Current Tesla models feature the driver assistance systems Autopilot and Full Self-Driving that require human supervision, and experts say there is a vast jump in complexity from those technologies to a vehicle truly capable of guiding itself. Tesla has lagged behind competitors like Waymo, which is part of Google parent company Alphabet.
It’s unclear when Musk’s Cybercab will be available to the public: the entrepreneur said last month that the vehicle would “probably” enter production “before 2027,” but he has made such predictions before around self-driving technology only to miss the forecasts.

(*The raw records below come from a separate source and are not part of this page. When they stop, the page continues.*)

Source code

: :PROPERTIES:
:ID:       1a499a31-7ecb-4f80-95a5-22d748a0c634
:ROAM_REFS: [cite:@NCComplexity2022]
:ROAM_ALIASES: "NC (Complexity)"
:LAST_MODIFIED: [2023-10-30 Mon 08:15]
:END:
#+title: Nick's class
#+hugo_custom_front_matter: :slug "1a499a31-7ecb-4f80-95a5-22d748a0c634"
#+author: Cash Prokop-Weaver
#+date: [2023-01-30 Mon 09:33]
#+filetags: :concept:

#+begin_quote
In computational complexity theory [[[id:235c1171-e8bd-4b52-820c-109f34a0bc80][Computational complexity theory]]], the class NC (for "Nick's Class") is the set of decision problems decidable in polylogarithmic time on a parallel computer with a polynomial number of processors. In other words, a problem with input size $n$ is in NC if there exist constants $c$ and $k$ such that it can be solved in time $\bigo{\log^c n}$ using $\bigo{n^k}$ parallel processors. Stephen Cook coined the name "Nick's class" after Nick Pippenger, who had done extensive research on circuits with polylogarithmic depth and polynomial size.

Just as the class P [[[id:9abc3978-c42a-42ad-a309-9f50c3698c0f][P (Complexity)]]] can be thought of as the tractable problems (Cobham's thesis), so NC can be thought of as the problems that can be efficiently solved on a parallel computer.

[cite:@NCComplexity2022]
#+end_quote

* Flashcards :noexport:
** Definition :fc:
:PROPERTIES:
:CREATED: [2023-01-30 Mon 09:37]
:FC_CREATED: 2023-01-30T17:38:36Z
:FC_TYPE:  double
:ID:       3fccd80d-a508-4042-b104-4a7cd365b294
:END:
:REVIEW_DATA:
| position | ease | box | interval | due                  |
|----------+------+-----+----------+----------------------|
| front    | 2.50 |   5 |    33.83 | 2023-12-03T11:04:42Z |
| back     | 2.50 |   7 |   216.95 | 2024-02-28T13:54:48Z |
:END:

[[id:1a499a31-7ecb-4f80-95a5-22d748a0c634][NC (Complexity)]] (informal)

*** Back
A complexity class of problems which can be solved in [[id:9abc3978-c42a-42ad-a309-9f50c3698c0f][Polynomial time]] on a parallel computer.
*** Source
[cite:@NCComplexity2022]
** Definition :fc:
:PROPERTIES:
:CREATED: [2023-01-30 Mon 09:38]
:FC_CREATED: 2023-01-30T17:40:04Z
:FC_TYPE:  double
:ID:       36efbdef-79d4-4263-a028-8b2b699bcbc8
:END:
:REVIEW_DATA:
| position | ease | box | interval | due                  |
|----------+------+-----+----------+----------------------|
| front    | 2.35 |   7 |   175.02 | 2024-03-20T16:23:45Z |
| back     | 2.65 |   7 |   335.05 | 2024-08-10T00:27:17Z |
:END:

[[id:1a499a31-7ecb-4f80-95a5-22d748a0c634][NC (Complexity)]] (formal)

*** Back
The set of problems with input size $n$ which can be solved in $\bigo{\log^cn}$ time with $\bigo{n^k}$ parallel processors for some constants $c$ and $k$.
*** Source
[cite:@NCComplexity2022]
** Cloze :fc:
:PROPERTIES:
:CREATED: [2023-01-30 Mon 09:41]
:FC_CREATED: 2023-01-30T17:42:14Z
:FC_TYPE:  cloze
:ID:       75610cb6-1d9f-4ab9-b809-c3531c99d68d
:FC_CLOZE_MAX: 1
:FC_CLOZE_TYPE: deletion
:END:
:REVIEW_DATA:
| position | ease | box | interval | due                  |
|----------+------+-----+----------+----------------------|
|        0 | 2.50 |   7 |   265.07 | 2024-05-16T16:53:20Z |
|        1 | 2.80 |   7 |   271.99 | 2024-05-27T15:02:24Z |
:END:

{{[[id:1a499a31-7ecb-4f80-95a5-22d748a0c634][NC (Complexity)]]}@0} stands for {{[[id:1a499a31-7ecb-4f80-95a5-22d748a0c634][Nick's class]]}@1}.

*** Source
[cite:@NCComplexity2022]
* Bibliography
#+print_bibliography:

Tesla will also have to contend with individual states, such as California, which has a rigorous permitting process to test and deploy autonomous vehicles for public use.
Nonetheless, Musk asserted in July that NHTSA would be “morally obligated” to issue any permits a robotic vehicle needed if it proved to be safer than a human driver.
Laura Chace, the chief executive of Intelligent Transportation Society of America, said Trump’s election and Musk’s voice could help deliver the kind of reset among federal regulators the industry needs to continue to grow, without jettisoning safety.
“It’s well past time for all of us to come together and hammer this out,” Chace said.